The big advantage of this over previous attempts I’ve made at doing it via direct enumeration is that it’s not in any way sensitive to variable ordering. If you’re attempting the obvious recursive bit and you find a new clause, you’ve now got to figure out how to propagate that clause up and back down the recursion. Having everything in a single table of assignments means this is handled automatically for you.

We can then just run this on a table consisting of the set of all possible assignments of the variables, but we can do slightly better than that by breaking the variables up as follows:

def enumerate_subsets(n):
    """Returns a 2^n x n table of all possible subsets of {0, ..., n - 1}"""
    numbers = np.arange(2**n, dtype=np.uint32)[:, np.newaxis]
    powers_of_two = 2 ** np.arange(n, dtype=np.uint32)
    return (numbers & powers_of_two) != 0


def concatenate_matrix_rows(matrix1, matrix2):
    """Return a matrix containing every concatenation of a row
    from each of its two source matrices."""
    m, n = matrix1.shape
    j, k = matrix2.shape

    reshaped1 = matrix1.reshape(m, 1, n).repeat(j, axis=1)

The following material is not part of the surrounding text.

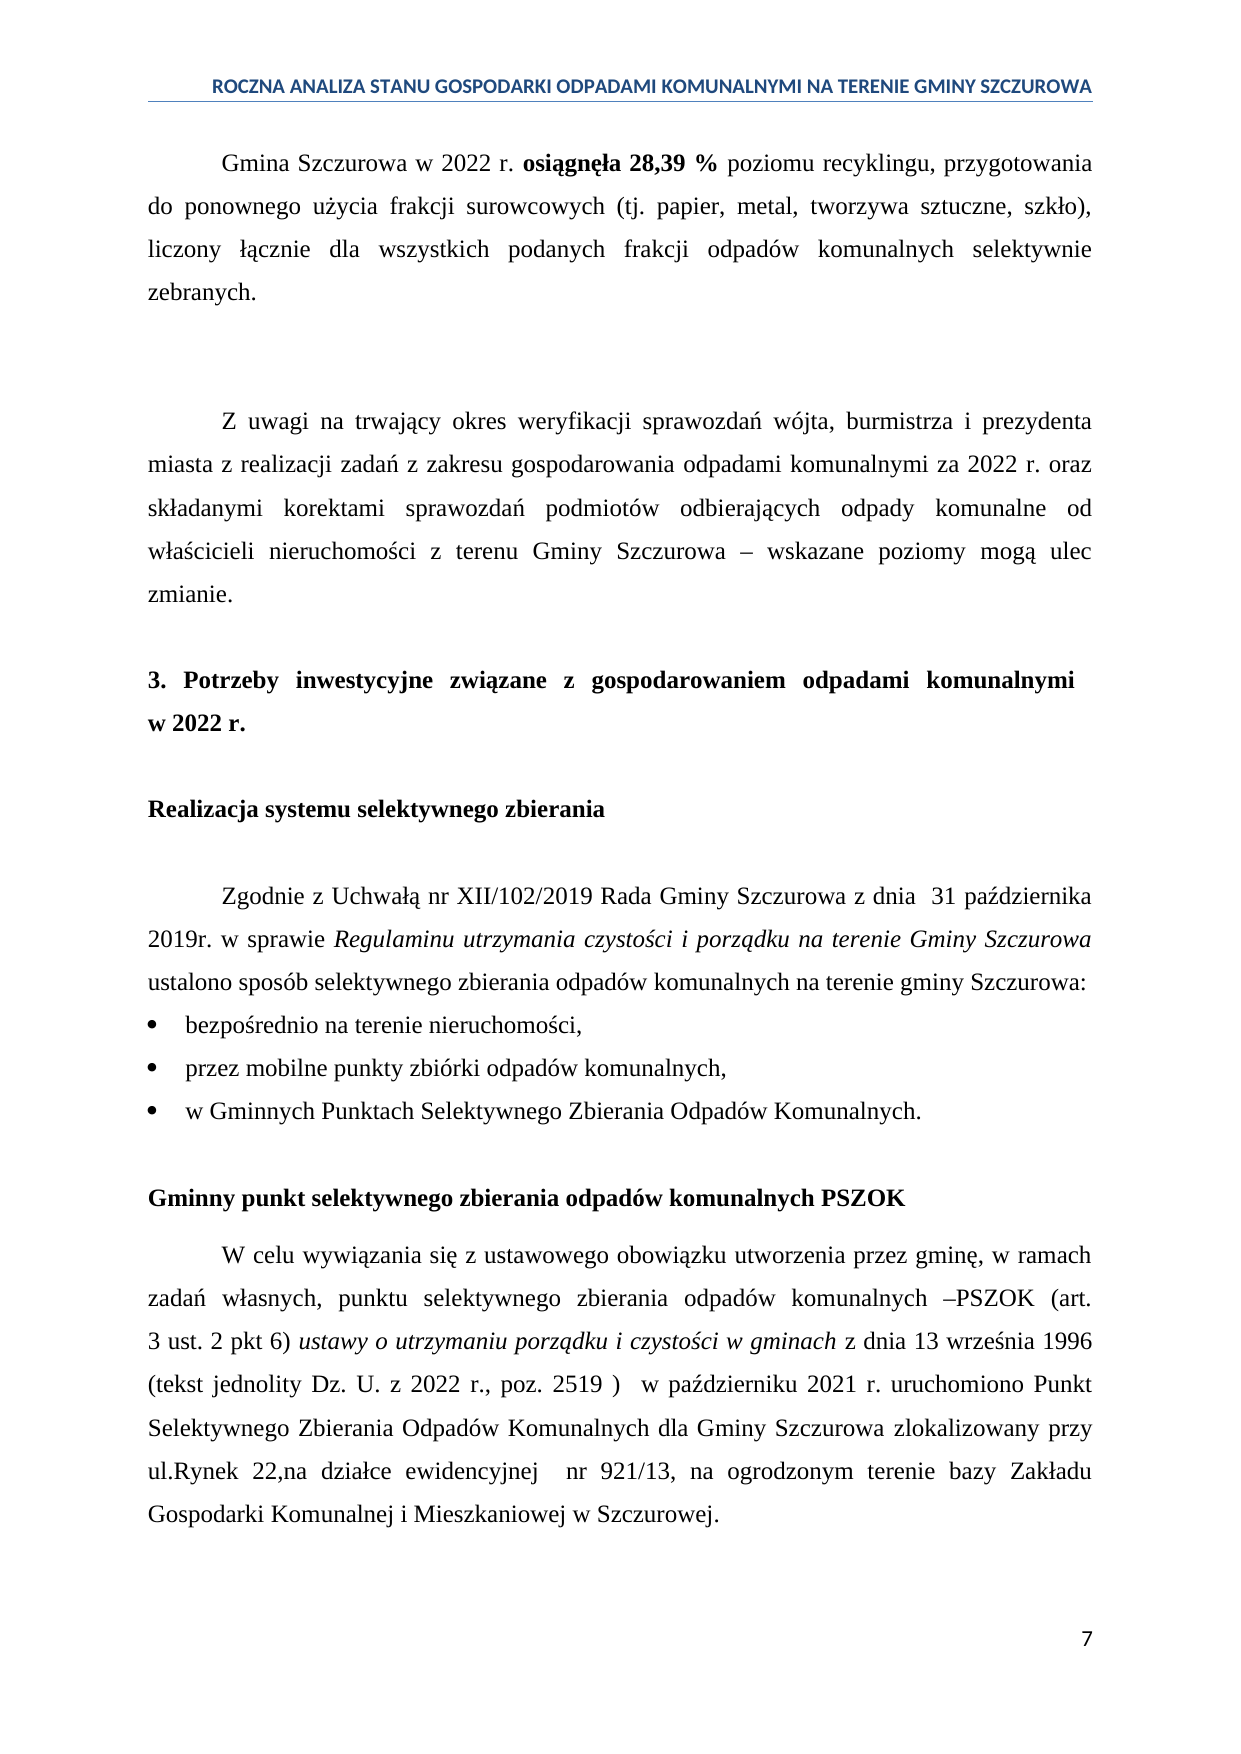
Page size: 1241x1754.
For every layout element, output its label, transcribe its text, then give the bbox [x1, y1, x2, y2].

    reshaped2 = matrix2.reshape(1, j, k).repeat(m, axis=0)

    result = np.concatenate([reshaped1, reshaped2], axis=2).reshape(
        m * j, n + k
    )

    return result


def assignment_table_and_clauses(clauses, variables):
    """Returns a set of sub-clauses over `variables` such that
    an assignment of variables can be extended to an assignment
    for the whole set of clauses iff it satisfies those subclauses,
    together with an assignment table representing all valid assignments
    of the variables."""

    if len(variables) <= 8:
        sub_clauses = []
        table = enumerate_subsets(len(variables))
    else:
        # Solve the problem for two halves of the variables and then
        # merge the tables. NB: If we had a reliable heuristic for
        # grouping variables together that have a lot of influence
        # on each other we should probably use it here. e.g. it probably
        # makes sense to group variables in the same clause together.
        split = len(variables) // 2
        sub_clauses_left, table_left = assignment_table_and_clauses(
            clauses, variables[:split]
        )
        sub_clauses_right, table_right = assignment_table_and_clauses(
            clauses, variables[split:]
        )
        sub_clauses = cub_clauses_left + sub_clauses_right
        table = concatenate_matrix_rows(table_left, table_right)

    new_clauses, table = refine_assignment_table(clauses, variables, table)
    return sub_clauses + new_clauses, table

When there are subsets of the variables that also have fairly restricted assignments, working out their possible assignments first means that you can do a little better than exponential. If those subsets end up being mostly unconstrained you at least don’t do worse.

Now, obviously this is all still exponential in the worst case, and the worst case is actually pretty common, but it’s fast enough that it significantly improves what I thought was the number of variables that it was reasonable to expect this sort of thing to work on - in my current experiments it seems to work pretty well with sets of up to about 16-20 variables (16 is fast, 20 is tractable) in a SAT problem of high hundreds of variables. This isn’t huge, but it’s still a useful boundary to have pushed up a bit.